* **Task instructions**:
Write the next part of the post on broken links in a library discovery layer, starting after its last sentence.

* **Quoted passage**:
'''
This post continues where my last one left off, investigating broken links in our discovery layer. Be forewarned—most of it will be a long, dry list of all the mundane horrors of librarianship. Metadata mismatches, EZproxy errors, and OpenURL resolvers, oh my!
What does it mean when we say a link is broken? The simplest definition would be: when a link that claims to lead to full text does not. But the way that many discovery layers work is by translating article metadata into a query in a separate database, which leads to some gray areas. What if the link leads to a search with only a single result, the resource in question? What if the link leads to a search with two results, a dozen, a hundred…and the resource is among them? What if the link leads to a journal index and it takes some navigation to get to the article’s full text? Where do we draw the line?
The user’s expectation is that selecting something that says “full text” leads to the source itself. I think all of the above count as broken links, though they obviously range in severity. Some mean that the article simply cannot be accessed while others mean that the user has to perform a little more work. For the purposes of this study, I am primarily concerned with the first case: when the full text is nowhere near the link’s destination. As we discuss individual cases reported by end users, it will solidify our definition.
Long List
I’m going to enumerate some types of errors I’ve seen, providing a specific example and detailing its nature as much as possible to differentiate the errors from each other.
1. The user selects a full text link but is taken to a database query that doesn’t yield the desired result. We had someone report this with an article entitled “LAND USE: U.S. Soil Erosion Rates–Myth and Reality” in Summon which was translated into a query on the article’s ISSN, publication title, and an accidentally truncated title (just “LAND USE”).1 The query fails to retrieve the article but does show 137 other results. The article is present in the database and can be retrieved by editing the query, for instance by changing the title parameter to “U.S. soil erosion rates”. Indeed, the database has the title as “U.S. soil erosion rates–myth and reality”. The article appears to be part of a recurring column and is labelled “POLICY FORUM: LAND USE” which explains the discovery layer’s representation of the title.
Fundamentally, the problem is a disagreement about the title between the discovery layer and database. As another example, I’ve seen this problem occur with book reviews where one side prefixes the title with “Review:” while the other does not. In a third instance of this, I’ve seen a query title = "Julia Brannen Peter Moss "and" Ann Mooney Working "and" Caring over the Twentieth Century Palgrave Macmillan Basingstoke Hampshire 2004 234 pp hbk £50 ISBN 1 4039 2059 1"
where a lot of ancillary text spilled into the title.
2. The user is looking for a specific piece except the destination database combines this piece with similar ones into a single record with a generic title such that incoming queries fail. So, for instance, our discovery layer’s link might become a title query for Book Review: Bad Feminist by Roxane Gay
in the destination, which only has an article named “Book Reviews” in the same issue of the host publication. In my experience, this is one of the more common discovery layer problems and can be described as a granularity mismatch. The discovery layer and subscription database disagree about what the fundamental unit of the publication is. While book reviews often evince this problem, so too do letters to the editor, opinion pieces, and recurring columns.
'''
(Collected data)
'''
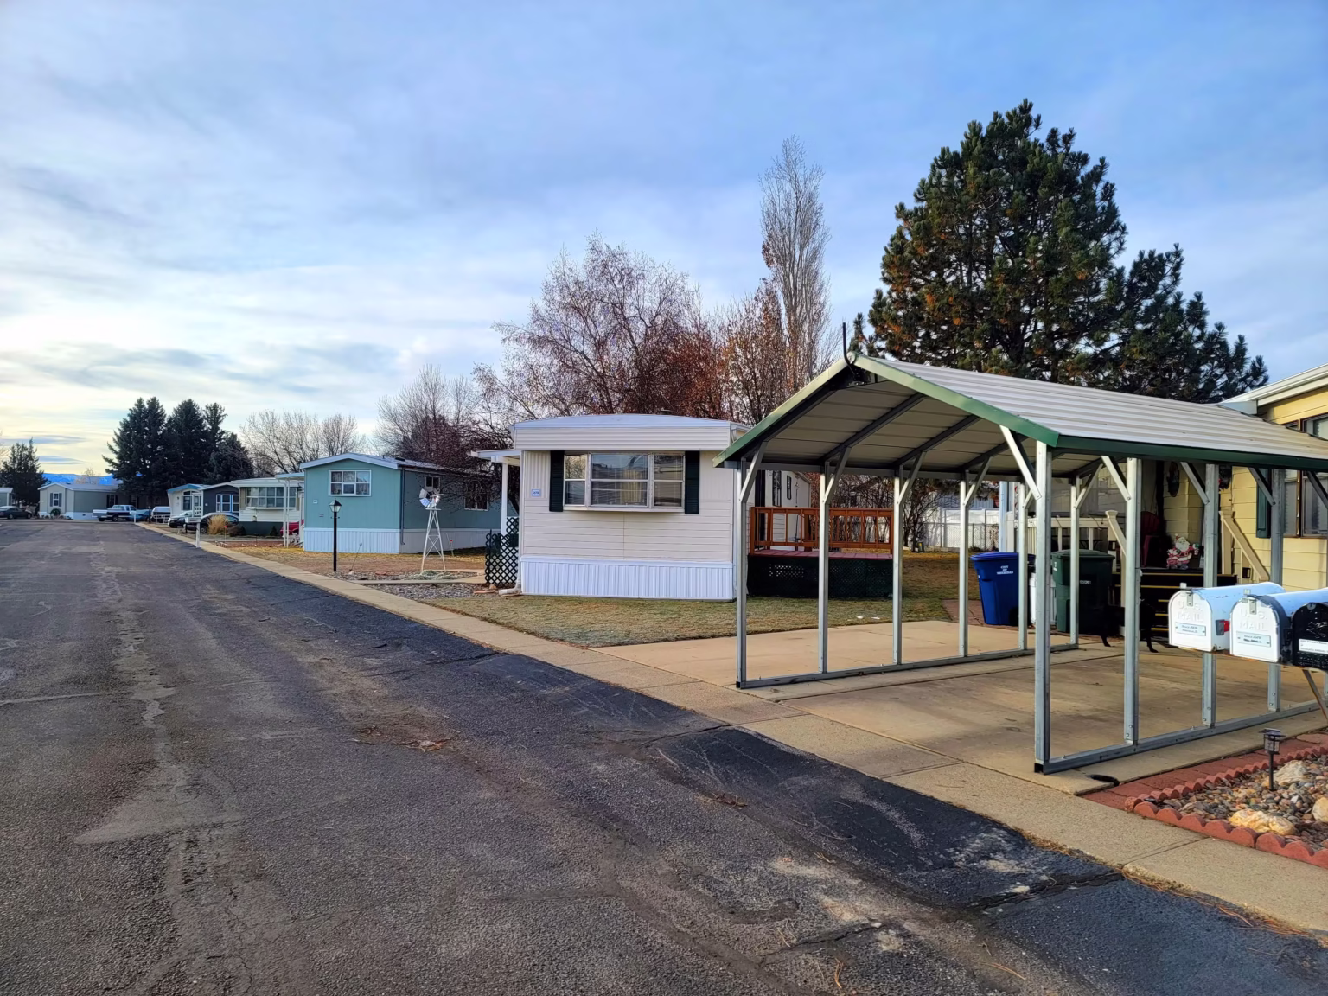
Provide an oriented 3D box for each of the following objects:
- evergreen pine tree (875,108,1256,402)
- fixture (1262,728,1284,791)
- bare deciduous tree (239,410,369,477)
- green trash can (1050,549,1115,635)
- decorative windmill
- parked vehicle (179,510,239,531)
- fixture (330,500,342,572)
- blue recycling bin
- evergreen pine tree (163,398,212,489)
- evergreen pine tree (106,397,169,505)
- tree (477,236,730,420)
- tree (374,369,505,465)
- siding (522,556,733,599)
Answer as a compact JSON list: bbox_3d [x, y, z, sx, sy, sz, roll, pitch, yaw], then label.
[{"bbox_3d":[12.276,-4.916,28.104,12.200,14.365,11.000,1,-1,0],"label":"evergreen pine tree"},{"bbox_3d":[3.579,1.544,5.420,0.105,0.350,0.105,1,-1,-33],"label":"fixture"},{"bbox_3d":[-27.277,-2.159,70.066,9.400,9.168,8.500,1,-1,0],"label":"bare deciduous tree"},{"bbox_3d":[5.794,1.272,12.782,0.720,1.140,0.840,0,-1,12],"label":"green trash can"},{"bbox_3d":[-6.355,0.844,25.417,0.740,2.345,0.680,0,-1,12],"label":"decorative windmill"},{"bbox_3d":[-29.577,1.555,60.000,1.800,1.480,4.500,0,-1,16],"label":"parked vehicle"},{"bbox_3d":[-8.718,1.009,24.514,0.300,1.935,0.300,0,-1,18],"label":"fixture"},{"bbox_3d":[4.966,1.302,13.520,0.880,1.070,0.680,0,-1,18],"label":"blue recycling bin"},{"bbox_3d":[-50.112,-4.044,97.000,5.300,12.800,5.300,1,-1,-27],"label":"evergreen pine tree"},{"bbox_3d":[-53.003,-3.875,93.092,6.400,12.681,6.200,1,-1,0],"label":"evergreen pine tree"},{"bbox_3d":[-2.297,-3.877,35.088,9.600,12.159,9.000,1,-1,0],"label":"tree"},{"bbox_3d":[-13.417,-2.820,55.000,7.500,9.800,7.500,1,-1,-14],"label":"tree"},{"bbox_3d":[-0.726,1.575,18.150,4.200,0.740,0.120,1,-1,9],"label":"siding"}]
'''
* **Answer box**:
3. An article present in one of our subscription databases is not represented in the discovery layer, despite the database being correctly selected in the knowledgebase that informs the discovery system’s index. We’re able to read the article “Kopfkino: Julia Phillips’ sculptures beyond the binary” in an EBSCO database that provides access to the journal Flash Art International but no query in Summon can retrieve it as a result. I suppose this is not technically a broken link as a non-existent link but it falls under the general umbrella of discovery layer content problems.
4. The exact inverse of the above: an article is correctly represented by the discovery layer index as being part of a database subscription that the user should have access to, but the article does not actually exist within the source database due to missing content. This occurred with an interview of Howard Willard in American Artist from 1950. While our subscription to Art & Architecture Source does indeed include the issue of American Artist in question, and one can read other articles from it, there was no record for the interview itself in EBSCOHost nor are its pages present in any of the PDF scans of the issue.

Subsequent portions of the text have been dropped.